We will also preprocess the image data before sending it through the RealNVP model. To do this, for a Tensor $\mathbf{x}$ of pixel values in $[0, 1]^D$, we transform $\mathbf{x}$ according to the following (all operations performed elementwise):

$$
T(\mathbf{x}) = \text{logit}\left(\alpha + (1 - 2\alpha)\mathbf{x}\right),
$$

where $\alpha$ is a parameter, and the logit function is the inverse of the sigmoid function, which is given by 

$$
\text{logit}(p) = \log (p) - \log (1 - p).
$$

You should now complete the following class to construct this invertible layer.

* The initializer takes the parameter `alpha` as an input, which you can assume to take a small positive value ($\ll0.5$)
* The layer's `call` method should compute $T(\mathbf{x})$ in the forward pass
* You should also implement an `inverse` method, which computes the inverse of the `call` method
* This layer is a preprocessing step and not part of the normalising flow itself, so the layer should not add a log Jacobian determinant loss contribution

In [None]:
#### GRADED CELL ####

# Complete the following class. 
# Make sure to not change the function name or arguments.

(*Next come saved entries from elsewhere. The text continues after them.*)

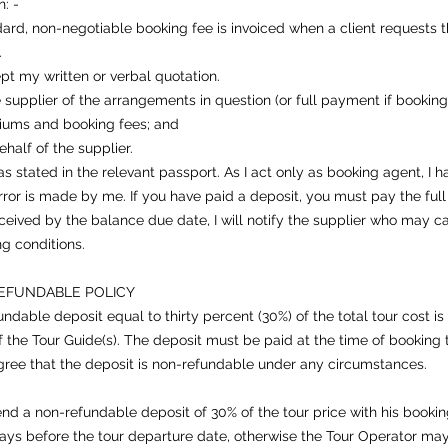
: -
rd, non-negotiable booking fee is invoiced when a client requests th
.
pt my written or verbal quotation.
 supplier of the arrangements in question (or full payment if booking
miums and booking fees; and
half of the supplier.
 stated in the relevant passport. As I act only as booking agent, I hav
or is made by me. If you have paid a deposit, you must pay the ful
 received by the balance due date, I will notify the supplier who may
ng conditions.
EFUNDABLE POLICY
dable deposit equal to thirty percent (30%) of the total tour cost is
the Tour Guide(s). The deposit must be paid at the time of booking 
ree that the deposit is non-refundable under any circumstances.
end a non-refundable deposit of 30% of the tour price with his bookin
days before the tour departure date, otherwise the Tour Operator ma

class PreProcessor(Layer):
    """
    Extra data preprocessing step implemented as a custom Layer. The layer
    should implement the __init__, call and inverse methods as described above.
    """

    

In [None]:
# Create an instance of the preprocess bijector

preprocess = PreProcessor(alpha=0.05)

#### Define and train the RealNVP model

The following is the same custom loss function that we implemented in this week's coding tutorial. We will make use of it again to implement the latent space distribution loss term.

In [None]:
# Define the custom loss function

def normal_pdf_loss(y_true, y_pred):
    event_dims = list(range(1, len(y_pred.shape)))
    const = 0.5 * ops.log(2. * np.pi)
    return ops.sum(const + ops.square(y_pred)/2., axis=event_dims)

In [None]:
# Define the model for training

inputs = Input(shape=(32, 32, 3))
h = preprocess(inputs)
outputs = realnvp(h)
realnvp_model = Model(inputs=inputs, outputs=outputs)

In [None]:
# Compile and train the model

optimizer = keras.optimizers.Adam()
realnvp_model.compile(loss=normal_pdf_loss, optimizer=optimizer)
realnvp_model.fit(train_dl, validation_data=valid_dl, epochs=20)

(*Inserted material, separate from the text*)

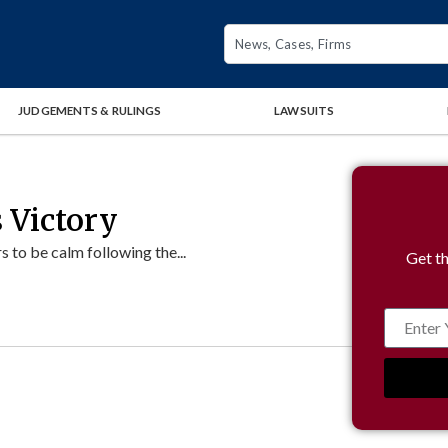
JUDGEMENTS & RULINGS
LAWSUITS
 Victory
to be calm following the...
Get th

#### Generate some samples

In [None]:
# Sample from the model

n_images = 12

h = keras.random.normal((n_images, 16, 16, 12))
for layer in reversed(realnvp_model.layers[1:]):
    h = layer.inverse(h)
    
samples = ops.convert_to_numpy(h)

In [None]:
# Display the samples

f, axs = plt.subplots(2, n_images // 2, figsize=(17, 6))
for k, image in enumerate(samples):
    i = k % 2
    j = k // 2
    axs[i, j].imshow(np.clip(image, 0., 1.))
    axs[i, j].axis('off')
f.subplots_adjust(wspace=0.03, hspace=0.03)

Congratulations on completing this week's assignment! In this assignment you have developed a full implementation of the RealNVP architecture, including the affine coupling layers with channel-wise and checkerboard masking, CNN ResNet networks for the shift and log scale functions, the squeeze operation and multiscale architecture. For optimal performance, the model should be larger and trained for longer. The architecture in the original paper also contains some additional features.